== Segment start ==

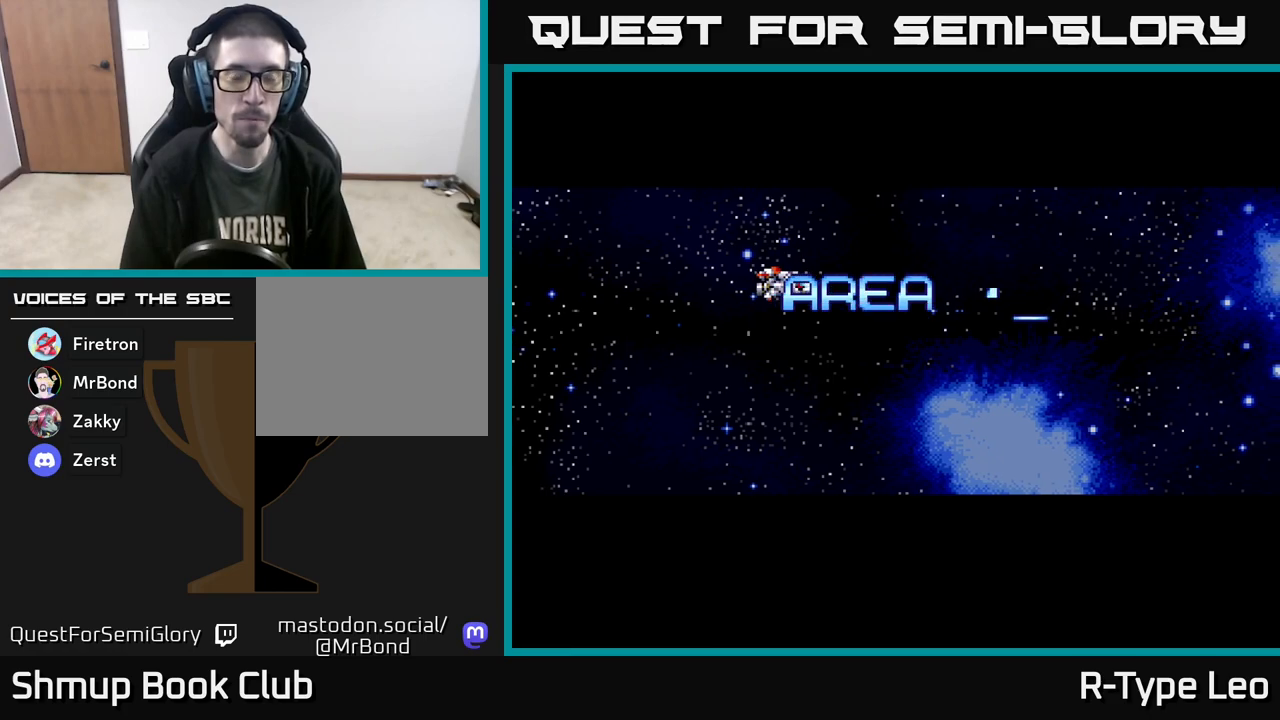
{"buttons": [], "events": [[500, "A", "up"]]}
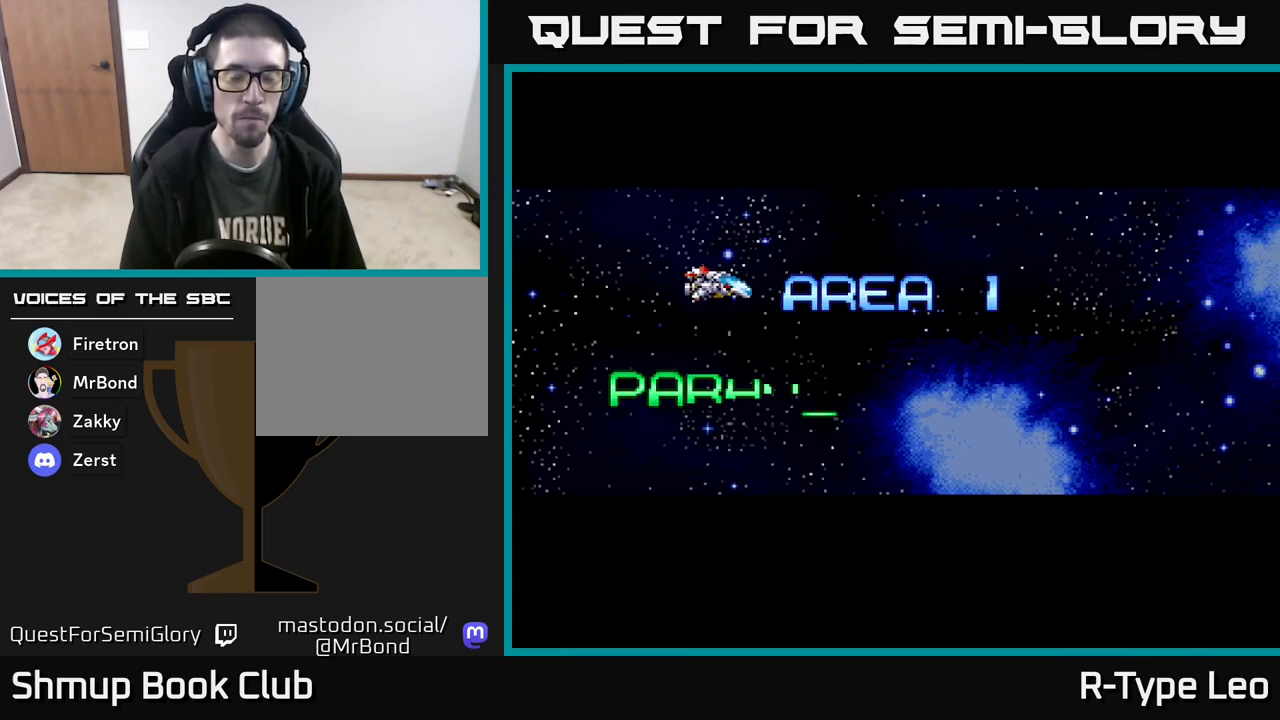
{"buttons": [], "events": []}
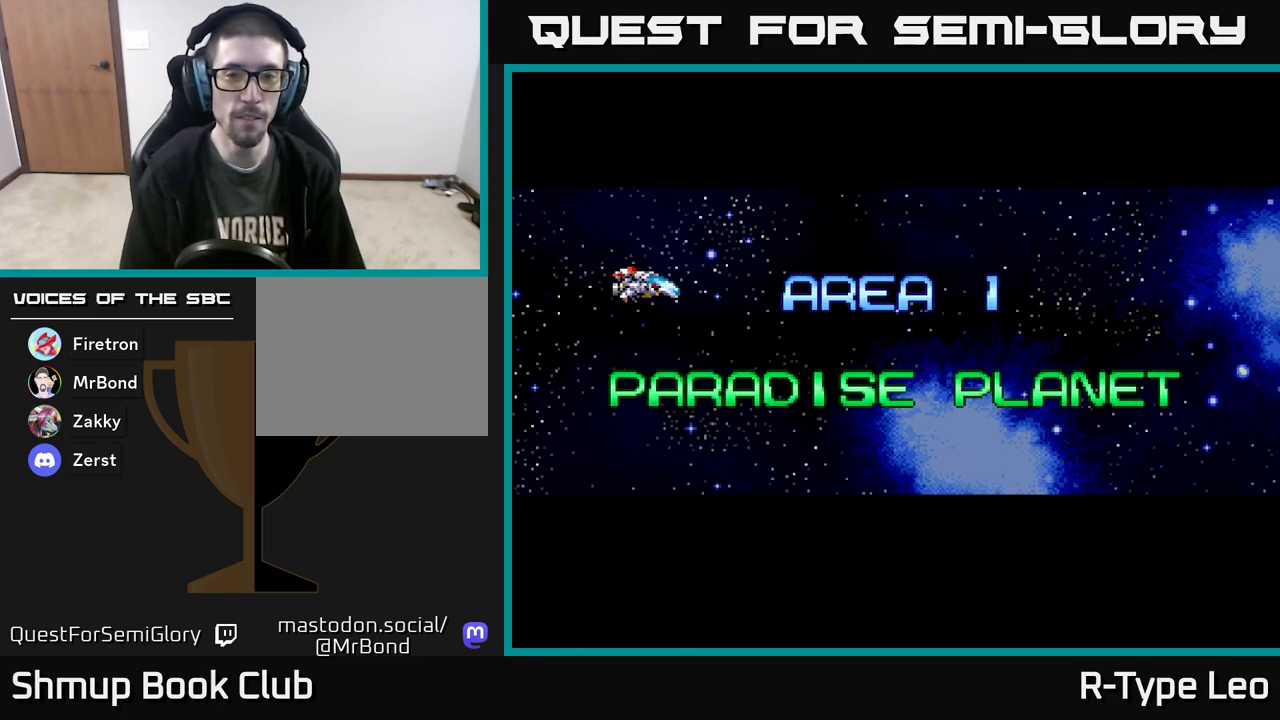
{"buttons": [], "events": []}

== Segment end ==

REQUIREMENT
Reproduce the whole listing above word for word, dropping each image.

TASK ANSWER
{"buttons": [], "events": [[500, "A", "up"]]}
{"buttons": [], "events": []}
{"buttons": [], "events": []}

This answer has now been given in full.